В те годы я оставался неуживчивым максималистом и мало кто из наставников мог разглядеть во мне писателя, терпеть мои бесконечные выверты и наставлять ненавязчиво, но всерьез.
Вместо того, чтобы посмотреть на себя со стороны, я сражался со старостой, как Иаков с ангелом.
Не осознавая бессмысленности борьбы, поскольку плечистому идиоту отпустил поводья сам господь бог – руководитель нашего семинара.
Но таким был не один я…
Я уже писал, что результат семинара оказался нулевым и для моих коллег.
То есть в бессмысленности творческой учебы одной лишь моей вины нет.
8
Последний факт особенно ясен и потому, что тогда я вел параллельную жизнь в писательских кругах Санкт-Петербурга.

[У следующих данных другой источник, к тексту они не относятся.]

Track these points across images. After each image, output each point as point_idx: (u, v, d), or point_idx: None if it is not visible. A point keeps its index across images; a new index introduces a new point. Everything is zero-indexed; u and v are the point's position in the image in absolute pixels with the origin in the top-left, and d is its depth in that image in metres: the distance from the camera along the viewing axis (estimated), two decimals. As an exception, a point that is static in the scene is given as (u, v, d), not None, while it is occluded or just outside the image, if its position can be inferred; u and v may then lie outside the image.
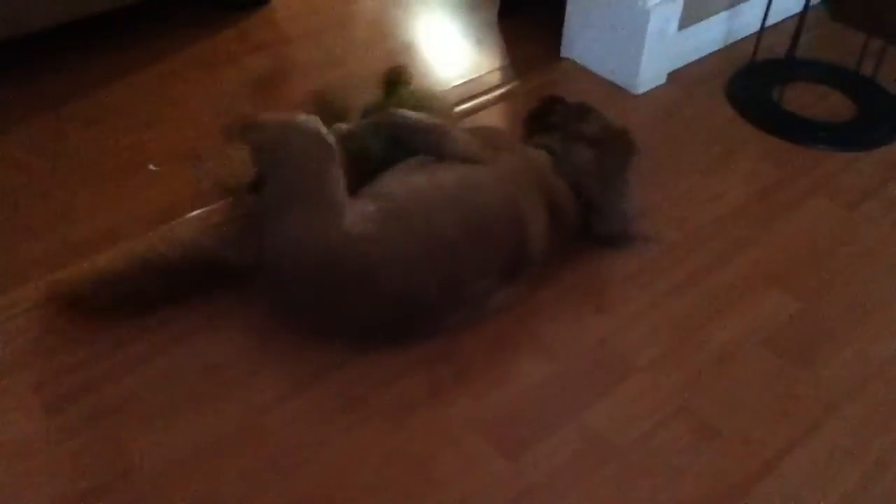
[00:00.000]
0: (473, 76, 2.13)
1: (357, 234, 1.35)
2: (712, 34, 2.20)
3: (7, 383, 1.36)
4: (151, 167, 1.82)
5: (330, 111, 1.62)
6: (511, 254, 1.43)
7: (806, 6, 2.03)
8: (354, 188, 1.46)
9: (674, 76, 2.13)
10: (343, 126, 1.56)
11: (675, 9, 2.01)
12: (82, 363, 1.39)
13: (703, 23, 2.14)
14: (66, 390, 1.35)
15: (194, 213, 1.67)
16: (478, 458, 1.27)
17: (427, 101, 1.73)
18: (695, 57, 2.19)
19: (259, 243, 1.40)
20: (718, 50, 2.23)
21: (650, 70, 2.06)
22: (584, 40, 2.13)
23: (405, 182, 1.46)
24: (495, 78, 2.13)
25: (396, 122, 1.55)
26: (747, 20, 2.23)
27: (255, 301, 1.46)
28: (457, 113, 1.91)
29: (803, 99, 2.06)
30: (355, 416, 1.33)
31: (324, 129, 1.47)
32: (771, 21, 2.14)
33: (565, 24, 2.15)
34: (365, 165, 1.53)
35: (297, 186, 1.41)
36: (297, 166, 1.43)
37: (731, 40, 2.25)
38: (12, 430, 1.30)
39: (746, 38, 2.25)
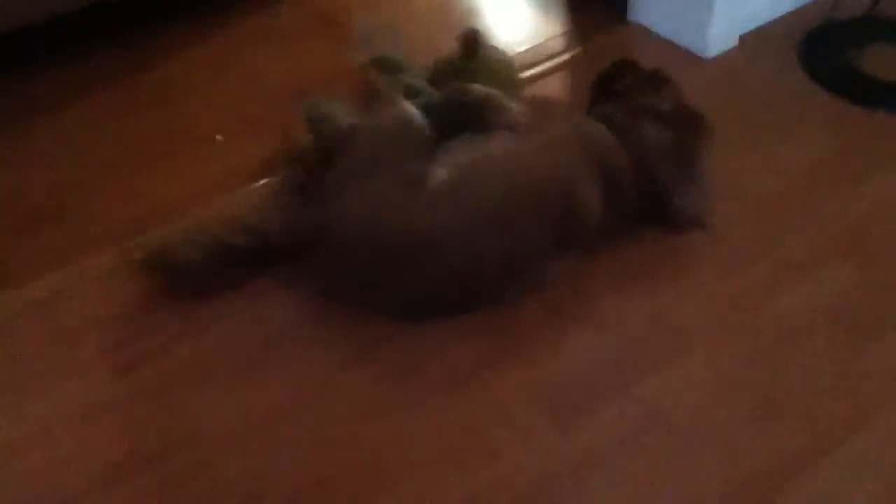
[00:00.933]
0: (536, 42, 2.09)
1: (421, 207, 1.38)
2: (786, -7, 2.11)
3: (78, 349, 1.42)
4: (218, 137, 1.86)
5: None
6: (560, 224, 1.42)
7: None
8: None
9: (746, 38, 2.05)
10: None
11: (747, -33, 1.94)
12: (148, 331, 1.44)
13: (777, -19, 2.06)
14: (133, 355, 1.40)
15: (261, 182, 1.70)
16: (531, 429, 1.28)
17: (502, 66, 1.73)
18: (769, 17, 2.10)
19: (316, 217, 1.42)
20: (793, 10, 2.14)
21: (720, 32, 1.99)
22: (652, 3, 2.07)
23: (458, 156, 1.46)
24: (559, 44, 2.09)
25: (467, 94, 1.57)
26: (825, -23, 2.13)
27: (311, 274, 1.49)
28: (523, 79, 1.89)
29: (882, 61, 1.96)
30: (409, 387, 1.35)
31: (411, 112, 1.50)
32: (851, -23, 2.04)
33: (631, -14, 2.10)
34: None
35: (377, 157, 1.43)
36: (378, 139, 1.44)
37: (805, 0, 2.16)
38: (82, 393, 1.36)
39: (824, -4, 2.15)
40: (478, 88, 1.58)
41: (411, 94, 1.63)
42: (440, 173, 1.42)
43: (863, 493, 1.19)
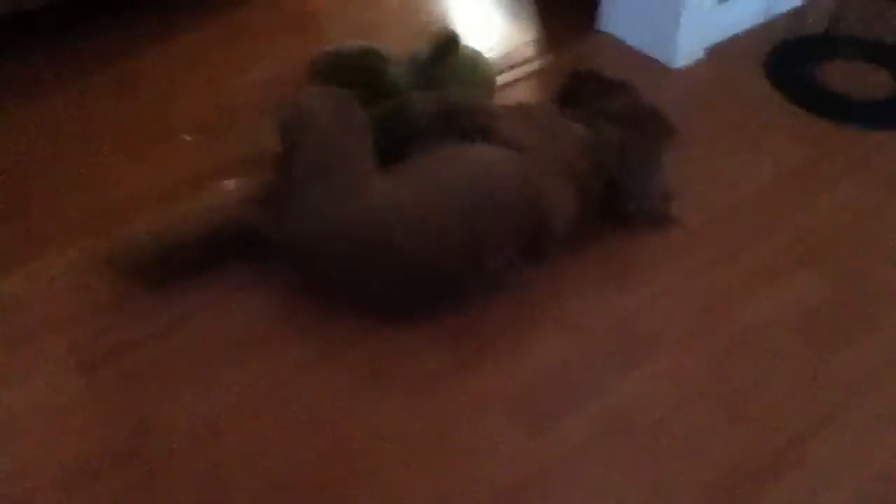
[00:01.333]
0: (506, 50, 2.11)
1: (378, 205, 1.38)
2: (752, 8, 2.15)
3: (43, 344, 1.40)
4: (186, 137, 1.84)
5: (343, 74, 1.62)
6: (529, 230, 1.43)
7: (850, -20, 1.98)
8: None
9: (712, 51, 2.09)
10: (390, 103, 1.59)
11: (714, -19, 1.97)
12: (115, 326, 1.41)
13: (742, -4, 2.10)
14: (100, 352, 1.38)
15: (228, 182, 1.68)
16: (499, 432, 1.28)
17: (477, 68, 1.73)
18: (734, 31, 2.15)
19: (282, 218, 1.41)
20: (758, 25, 2.18)
21: (688, 44, 2.03)
22: (621, 13, 2.10)
23: (427, 158, 1.47)
24: (529, 52, 2.10)
25: (452, 104, 1.58)
26: (789, -6, 2.18)
27: (282, 271, 1.48)
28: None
29: (843, 76, 2.01)
30: (379, 387, 1.34)
31: (349, 101, 1.49)
32: (813, -5, 2.10)
33: (601, -4, 2.13)
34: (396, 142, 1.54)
35: (321, 159, 1.42)
36: (321, 140, 1.44)
37: (771, 15, 2.20)
38: (47, 392, 1.33)
39: (787, 12, 2.19)
40: (466, 102, 1.60)
41: (394, 90, 1.62)
42: (392, 174, 1.43)
43: (830, 496, 1.21)
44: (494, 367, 1.37)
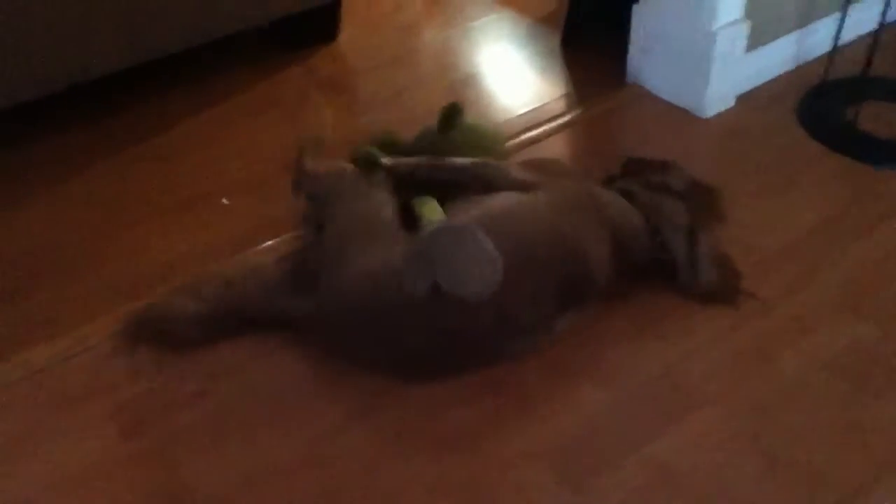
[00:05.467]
0: (537, 105, 2.13)
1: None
2: (782, 54, 2.15)
3: (81, 413, 1.41)
4: (224, 201, 1.87)
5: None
6: (565, 281, 1.42)
7: (882, 23, 1.97)
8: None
9: (743, 98, 2.09)
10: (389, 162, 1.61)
11: (743, 30, 1.97)
12: (156, 389, 1.43)
13: (772, 43, 2.10)
14: (138, 418, 1.39)
15: (266, 244, 1.71)
16: (539, 489, 1.26)
17: (482, 136, 1.75)
18: (765, 78, 2.15)
19: (315, 286, 1.43)
20: (789, 70, 2.18)
21: (718, 93, 2.03)
22: (650, 65, 2.12)
23: (453, 215, 1.48)
24: (559, 106, 2.13)
25: (445, 165, 1.60)
26: (819, 39, 2.17)
27: (312, 334, 1.48)
28: (510, 147, 1.91)
29: (878, 118, 1.99)
30: (411, 446, 1.33)
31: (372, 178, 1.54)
32: (844, 39, 2.08)
33: (630, 48, 2.14)
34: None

Ведь не зря я назвал мемуар именем поезда, соединявшего два города моей молодости.
* * *
Чего стоило мое знакомство с Ией Гаврииловной Яблошниковой – мамой подруги моей первой жены!
Ия Гаврииловна принадлежала к ушедшему поколению писателей-интеллигентов, общение с которыми всегда несет тихую радость душе.
Не говоря уж о тех знаниях, которыми эта замечательная женщина дарила меня как бы походя – сидя в глубоких кожаных креслах среди ласкающих взор линий «либерти», сохранившихся в ее квартире от серебряного века русской культуры…
(Тогда все это казалось естественным и единственно приемлемым для жизни.
Сейчас, агонизируя в бездуховности нынешнего окружения, я уже не верю, что такое было со мной.)
Помню, как однажды мы беседовали о классической русской литературе, и она сказала такие слова:
– Чехова я люблю, он очень умный. Но уж больно злой! Насаживает человека, как жука, на булавку, и рассматривает со всех сторон.
Теперь я понимаю, что такая характеристика обожаемого мною Антона Павловича как нельзя лучше описывает его натуру.
* * *
Уже упомянутый первый роман с пафосным названием «И буду жить я, страстью сгорая» я отнес в редакцию журнала «Нева», находившуюся в начале Невского проспекта, около здания Ленэнерго (где главным инженером в те годы был Борис Иванович Рылов, муж бывшей маминой одноклассницы, вышедшей замуж в аспирантуре ЛГУ) – напротив Лавки художников, моего любимого кафетерия и трикотажного ателье «Смерть мужьям».
Как ни странно, огромный даже не кирпич, а бетонный блок единственного экземпляра рукописи не пропал в редакционных коридорах.
Его внимательно прочитал Ленинградский писатель Александр Ольгердович Рикшан.
Потом он провел достаточно много времени, указывая на слабые места романа и отметив сильные моменты.
Тогда, конечно, критикой я был раздосадован; я рассчитывал на немедленную публикацию своего произведения.
Возврат рукописи вызвал чувство обиды, но в целом редакция журнала «Нева» показалась доброжелательной, и я сам не заметил, как стал туда ходить часто и просто так.